Sebelumnya Federasi Sepak Bola Argentina atau AFA tampak sangat kesulitan untuk mengisi posisi tersebut. Sempat diberitakan mendekati sejumlah nama, AFA terus menerus mendapatkan penolakan.

AFA sebelumnya diberitakan berusaha untuk meyakinkan pelatih Atletico Madrid, Diego Simeone. Akan tetapi peltih bersangkutan masih betah di Vicente Calderon. Setelah itu mereka juga diberitakan mencoba mendekati pelatih Tottenham Hotspurs, Mauricio Pochettino, yang juga menolak tawaran tersebut.

Jorge Sampaoli juga disebut- sebut sebagai kandidat kuat untuk mengisi posisi kosong pelatih timnas Argentina. Sayang, pelatih yang berhasil membwa timnas Cile menjuarai Copa Amerika 2015 ini baru saja menandatangani kontrak dengan Sevilla dan tak tertarik untuk membatalkannya.

Edgardo Bauza Tinggalkan Sao Paolo Demi Argentina

Edgadro Bauza sebelumnya tak pernah terdengar dalam daftar nama calon pelatih Argentina yang diincar oleh AFA.

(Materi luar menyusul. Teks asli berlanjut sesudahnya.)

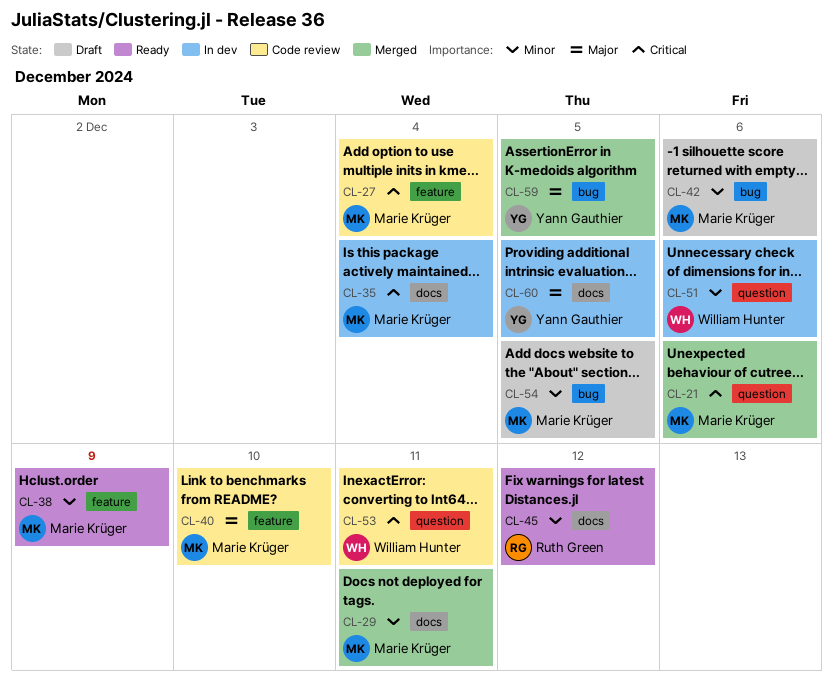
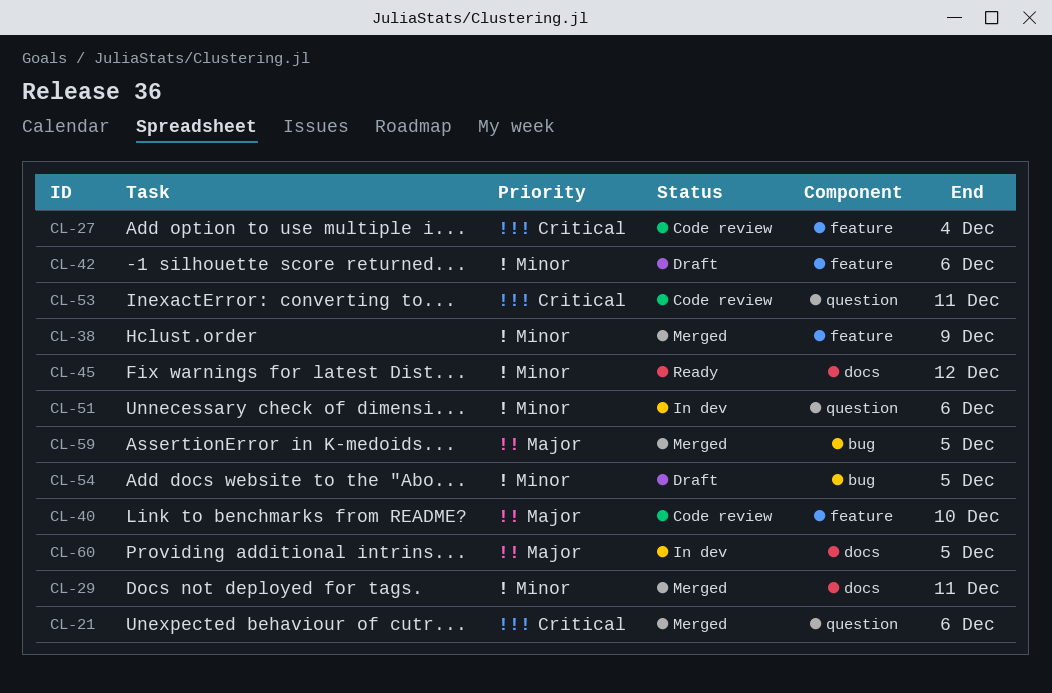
CL-35: present -> none
CL-38, status: Ready -> Merged
CL-42, label: bug -> feature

Terakhir, petinggi AFA membocorkan bahwa pihak mereka tengah berusaha mencari jalan untuk bisa menggunakan jasa Sampaoli, bahkan mencari dana sebesar 8 juta euro untuk klausul pelepasan kontrak si pelatih dari Sevilla. Bahkan kabarnya AFA juga menawarkan pada sang pelatih untuk melatih di dua tempat hingga bulan Desember nanti dan mulai fokus pada timnas pada Januari. Namun tampaknya cara ini tak berhasil.

Edgardo Bauza sendiri sebenarnya tidak sedang dalam keadaan menganggur saat menerima tawaran dari AFA. Pria ini sebelumnya adalah pelatih Sao Paolo, terhitung sejak bulan Desember 2015 lalu. Sebelumnya ia juga pernah melatih klub Peru, Sporting Cristal dan juga klub Ekuador, LDU Quito. Ia berhasil membawa dua klub ini menjuarai liga domestik.

Tak bisa dipungkiri bahwa Edgardo Bauza akan menghadapi tugas berat saat meanngani timnas Argentina. Soalnya ia masuk dalam suasana timnas yang tengah kacau. Kaptan timnas, Lionel Emssi sebelumnya memutuskan untuk gantung sepatu menyusul kegagalan mereka di Copa America 2016. Selain itu tim ini juga sedang dilanda konflik kepentingan terkait pimpinan baru AFA.